_O QUE FAZER_
(a) Responda com base no trecho da entrevista:
(i) Há cinco anos, que ministério geria tudo?
(ii) Em que período Gandra serviu na Europa?
(iii) Em que cidade existe um controle combinado com o Paraguai e a Argentina?
(b) Copie do trecho da entrevista, sem mudar nada, a parte que começa em "GANDRA ? Quando" e termina em "do controle aéreo.".
(c) Resuma o trecho da entrevista em duas frases.

_TRECHO DO DOCUMENTO_
================================
DINHEIRO ? Existe confusão sobre a qual órgão público cabe a responsabilidade em momentos de crise como esse?
GANDRA ? Há cinco anos, tínhamos um sistema que era uno é abrangente. Tudo era gerido pelo Ministério da Aeronáutica. Quando foi criado o Ministério da Defesa, acabou saindo mais uma fatia para dividir a responsabilidade. No período que passei no DAC, o Ministro da Aeronáutica me deu carta branca e somente eu podia falar sobre acidente e aviação civil. Eu somente comunicava a ele o que ia fazer. Depois criaram o Conselho Nacional de Aviação Civil (Conac), com um monte de ministros. São pessoas que não têm a autoridade, por exemplo, que eu tinha. O que quero dizer é que foi criada uma série de órgãos distintos, com culturas distintas. No caso da Anac, foram colocados diretores que não conhecem o problema e, coitados, acabaram pegando uma má fase. O resultado é que com o acidente, por exemplo, nunca foi vista tanta impropriedade junta. Falou a Infraero, que não tem nada a ver com isso, falou a Anac, que não conhece nada sobre segurança de vôo e até o próprio comando da aeronáutica declarou, num congresso, que houve culpa deles no caso dos controladores. Uma culpa declarada antes de realizar uma investigação.

DINHEIRO ? Como é o controle do espaço aéreo brasileiro comparado com outros países do mundo?
GANDRA ? Quando servi na Europa, de 1980 até o fim de 1982, observei o Eurocontrol (órgão responsável por gerir o tráfego aéreo europeu). Nosso sistema de cobertura de radar e de comunicações é maior que o Eurocontrol, já que o sistema de radares e comunicações não tem fronteira. O radar brasileiro cobre muito mais que os 8,5 milhões de metros quadrados do Brasil porque também abrange a área litorânea e as fronteiras. Em Foz do Iguaçu, existe um controle combinado com o Paraguai e a Argentina. O Brasil tem recursos na área do controle aéreo.
================================
_MATERIAL FORNECIDO_
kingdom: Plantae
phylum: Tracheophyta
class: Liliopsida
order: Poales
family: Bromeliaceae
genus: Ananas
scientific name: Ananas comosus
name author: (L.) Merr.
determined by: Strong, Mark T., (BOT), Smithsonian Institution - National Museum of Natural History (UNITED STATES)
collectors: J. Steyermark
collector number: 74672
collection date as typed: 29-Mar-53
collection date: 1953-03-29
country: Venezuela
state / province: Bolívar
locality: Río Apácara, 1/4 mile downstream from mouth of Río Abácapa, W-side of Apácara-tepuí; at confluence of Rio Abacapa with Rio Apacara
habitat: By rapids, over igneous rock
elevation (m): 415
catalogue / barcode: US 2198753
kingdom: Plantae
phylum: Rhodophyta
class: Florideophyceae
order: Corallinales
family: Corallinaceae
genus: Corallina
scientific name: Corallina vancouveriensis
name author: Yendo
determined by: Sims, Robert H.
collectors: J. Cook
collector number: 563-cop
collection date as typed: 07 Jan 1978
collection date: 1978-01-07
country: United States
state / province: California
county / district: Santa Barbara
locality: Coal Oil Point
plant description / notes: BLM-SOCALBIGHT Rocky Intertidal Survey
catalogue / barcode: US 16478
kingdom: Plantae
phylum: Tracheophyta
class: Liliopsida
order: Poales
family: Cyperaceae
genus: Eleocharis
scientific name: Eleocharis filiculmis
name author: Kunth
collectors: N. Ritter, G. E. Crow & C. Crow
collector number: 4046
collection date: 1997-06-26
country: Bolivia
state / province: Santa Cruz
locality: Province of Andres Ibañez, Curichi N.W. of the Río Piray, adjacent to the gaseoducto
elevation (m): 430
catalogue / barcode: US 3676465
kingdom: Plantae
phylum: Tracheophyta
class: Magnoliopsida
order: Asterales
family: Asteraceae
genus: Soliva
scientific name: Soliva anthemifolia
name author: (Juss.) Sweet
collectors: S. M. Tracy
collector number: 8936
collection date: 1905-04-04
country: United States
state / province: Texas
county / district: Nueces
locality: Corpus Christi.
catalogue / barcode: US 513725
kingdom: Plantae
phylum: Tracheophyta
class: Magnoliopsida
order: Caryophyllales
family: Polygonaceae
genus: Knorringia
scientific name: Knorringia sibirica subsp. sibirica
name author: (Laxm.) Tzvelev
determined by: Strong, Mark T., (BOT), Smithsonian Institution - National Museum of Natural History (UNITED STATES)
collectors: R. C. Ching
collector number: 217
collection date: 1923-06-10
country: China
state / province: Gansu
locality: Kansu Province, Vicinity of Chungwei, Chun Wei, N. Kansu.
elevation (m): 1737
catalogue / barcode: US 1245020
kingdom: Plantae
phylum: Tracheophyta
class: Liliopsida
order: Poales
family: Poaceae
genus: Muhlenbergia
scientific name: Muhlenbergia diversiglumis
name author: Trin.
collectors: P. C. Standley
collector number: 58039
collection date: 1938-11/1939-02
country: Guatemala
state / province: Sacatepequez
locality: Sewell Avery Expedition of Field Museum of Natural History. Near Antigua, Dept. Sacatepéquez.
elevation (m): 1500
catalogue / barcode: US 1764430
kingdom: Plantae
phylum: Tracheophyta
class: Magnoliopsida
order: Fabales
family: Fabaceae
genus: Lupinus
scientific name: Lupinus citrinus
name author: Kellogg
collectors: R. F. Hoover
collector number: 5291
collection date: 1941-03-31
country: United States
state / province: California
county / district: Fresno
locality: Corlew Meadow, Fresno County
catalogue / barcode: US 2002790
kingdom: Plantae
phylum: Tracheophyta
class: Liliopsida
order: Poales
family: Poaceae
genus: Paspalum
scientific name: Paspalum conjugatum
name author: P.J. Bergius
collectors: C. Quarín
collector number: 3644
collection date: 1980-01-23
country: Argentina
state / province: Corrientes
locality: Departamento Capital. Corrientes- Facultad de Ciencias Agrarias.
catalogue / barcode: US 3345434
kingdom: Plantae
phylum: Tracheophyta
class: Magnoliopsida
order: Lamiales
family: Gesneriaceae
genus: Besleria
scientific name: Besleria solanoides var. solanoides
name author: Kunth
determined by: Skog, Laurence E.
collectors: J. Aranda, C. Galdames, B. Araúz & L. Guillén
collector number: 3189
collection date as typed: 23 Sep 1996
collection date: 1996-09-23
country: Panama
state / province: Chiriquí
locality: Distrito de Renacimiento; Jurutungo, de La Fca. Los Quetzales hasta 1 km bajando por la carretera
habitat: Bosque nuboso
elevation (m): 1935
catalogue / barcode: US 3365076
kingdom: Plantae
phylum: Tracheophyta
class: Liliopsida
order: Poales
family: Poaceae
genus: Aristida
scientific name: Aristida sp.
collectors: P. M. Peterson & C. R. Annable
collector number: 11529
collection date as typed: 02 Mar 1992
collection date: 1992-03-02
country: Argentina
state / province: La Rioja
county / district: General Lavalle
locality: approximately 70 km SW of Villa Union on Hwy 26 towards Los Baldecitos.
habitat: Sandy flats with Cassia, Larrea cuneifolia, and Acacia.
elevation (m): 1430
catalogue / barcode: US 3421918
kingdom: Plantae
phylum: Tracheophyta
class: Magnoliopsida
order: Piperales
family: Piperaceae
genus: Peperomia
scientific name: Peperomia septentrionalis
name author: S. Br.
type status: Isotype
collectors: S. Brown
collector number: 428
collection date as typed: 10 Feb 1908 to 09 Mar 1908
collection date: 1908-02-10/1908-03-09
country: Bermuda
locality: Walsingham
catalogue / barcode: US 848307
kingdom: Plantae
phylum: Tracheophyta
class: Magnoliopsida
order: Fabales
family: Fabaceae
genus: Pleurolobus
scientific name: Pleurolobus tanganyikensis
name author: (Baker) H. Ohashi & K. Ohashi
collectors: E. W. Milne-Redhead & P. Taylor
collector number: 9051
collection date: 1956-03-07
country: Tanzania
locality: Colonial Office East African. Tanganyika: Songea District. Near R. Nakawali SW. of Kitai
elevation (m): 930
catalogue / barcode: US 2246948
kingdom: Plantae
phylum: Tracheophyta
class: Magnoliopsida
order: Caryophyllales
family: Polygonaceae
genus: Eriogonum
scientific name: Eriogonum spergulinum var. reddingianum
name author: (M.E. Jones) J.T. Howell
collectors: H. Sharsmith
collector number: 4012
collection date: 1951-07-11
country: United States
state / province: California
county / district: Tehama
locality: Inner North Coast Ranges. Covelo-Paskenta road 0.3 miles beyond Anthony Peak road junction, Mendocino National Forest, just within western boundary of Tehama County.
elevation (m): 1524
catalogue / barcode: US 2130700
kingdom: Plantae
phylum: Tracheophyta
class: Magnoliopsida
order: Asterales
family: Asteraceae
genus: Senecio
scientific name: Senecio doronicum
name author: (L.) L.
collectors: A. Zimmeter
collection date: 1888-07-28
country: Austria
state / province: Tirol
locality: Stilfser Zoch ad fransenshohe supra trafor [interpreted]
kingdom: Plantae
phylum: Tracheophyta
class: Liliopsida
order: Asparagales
================================
_RESPOSTAS POR TAREFA_
(a)
(i) O Ministério da Aeronáutica.
(ii) De 1980 até o fim de 1982.
(iii) Em Foz do Iguaçu.

(b)
GANDRA ? Quando servi na Europa, de 1980 até o fim de 1982, observei o Eurocontrol (órgão responsável por gerir o tráfego aéreo europeu). Nosso sistema de cobertura de radar e de comunicações é maior que o Eurocontrol, já que o sistema de radares e comunicações não tem fronteira. O radar brasileiro cobre muito mais que os 8,5 milhões de metros quadrados do Brasil porque também abrange a área litorânea e as fronteiras. Em Foz do Iguaçu, existe um controle combinado com o Paraguai e a Argentina. O Brasil tem recursos na área do controle aéreo.

(c) Gandra diz que o sistema, antes gerido só pelo Ministério da Aeronáutica, foi dividido entre vários órgãos com culturas distintas, e que o resultado, no acidente, foi um monte de declarações impróprias. Ele afirma também que a cobertura de radar e de comunicações do Brasil é maior que a do Eurocontrol e abrange ainda o litoral e as fronteiras.